Kyle Smith

Kyle Smith

Aronofsky twists ‘Noah’ into Greenpeace worship

Yahweh, we hardly know ye. As presented in Darren Aronofsky’s aggressively weird blockbuster “Noah,” the deity is not the God of Abraham. More like the God of Oberlin: A militant vegetarian fanatic with a MEAT IS MURDER T-shirt, a habit of awarding course credit for anyone spending time at an Occupy protest, and a hatred for humanity disguised as Greenpeace worship.

In “Noah,” the Creator — the word God is not used, supposedly because that might offend somebody, though no one seemed to think portraying Noah as a homicidal maniac who builds the ark with the help of 30-foot rock monsters would be off-putting to anyone — rules, through Noah, that humanity has destroyed the Earth and must be wiped out completely, with only the animals left.

The eight people chosen to survive on the ark? Russell Crowe’s Noah says they must be the last of the species, they’re only there to make sure the animals survive, and if any people happen to get pregnant on the trip their babies must immediately be put to the sword. He adds, “I’m very sorry about that.”

- Goal of the exercise -
Please quote the review of "Noah" in full, word for word. The items aren't needed for anything here.

- Record set -
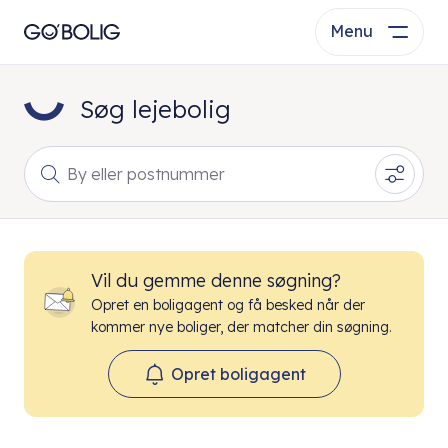
Menu
Søg lejebolig
By eller postnummer
Vil du gemme denne søgning?
Opret en boligagent og få besked når der
kommer nye boliger, der matcher din søgning.
Opret boligagent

- Exercise result -
Kyle Smith

Kyle Smith

Aronofsky twists ‘Noah’ into Greenpeace worship

Yahweh, we hardly know ye. As presented in Darren Aronofsky’s aggressively weird blockbuster “Noah,” the deity is not the God of Abraham. More like the God of Oberlin: A militant vegetarian fanatic with a MEAT IS MURDER T-shirt, a habit of awarding course credit for anyone spending time at an Occupy protest, and a hatred for humanity disguised as Greenpeace worship.

In “Noah,” the Creator — the word God is not used, supposedly because that might offend somebody, though no one seemed to think portraying Noah as a homicidal maniac who builds the ark with the help of 30-foot rock monsters would be off-putting to anyone — rules, through Noah, that humanity has destroyed the Earth and must be wiped out completely, with only the animals left.

The eight people chosen to survive on the ark? Russell Crowe’s Noah says they must be the last of the species, they’re only there to make sure the animals survive, and if any people happen to get pregnant on the trip their babies must immediately be put to the sword. He adds, “I’m very sorry about that.”